━━━ Information ━━━

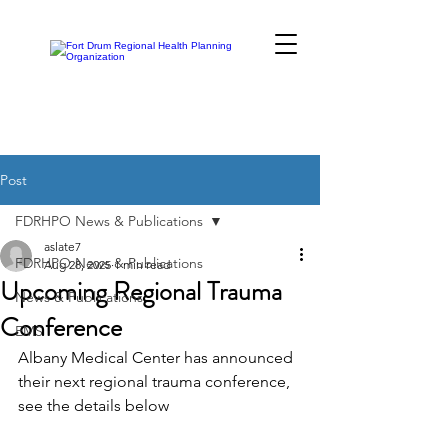
Post
FDRHPO News & Publications
aslate7
FDRHPO News & Publications
Aug 28, 2025
1 min read
Upcoming Regional Trauma
News & Publications
Conference
EMS
Albany Medical Center has announced 
their next regional trauma conference, 
see the details below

━━━

Instructions to follow
Rewrite the text lines of the material above as a JSON list of strings, one string per line and no blank lines, covering all of the material. Leave the pictures out of your answer.

Answer box
[
  "Post",
  "FDRHPO News & Publications",
  "aslate7",
  "FDRHPO News & Publications",
  "Aug 28, 2025",
  "1 min read",
  "Upcoming Regional Trauma",
  "News & Publications",
  "Conference",
  "EMS",
  "Albany Medical Center has announced ",
  "their next regional trauma conference, ",
  "see the details below"
]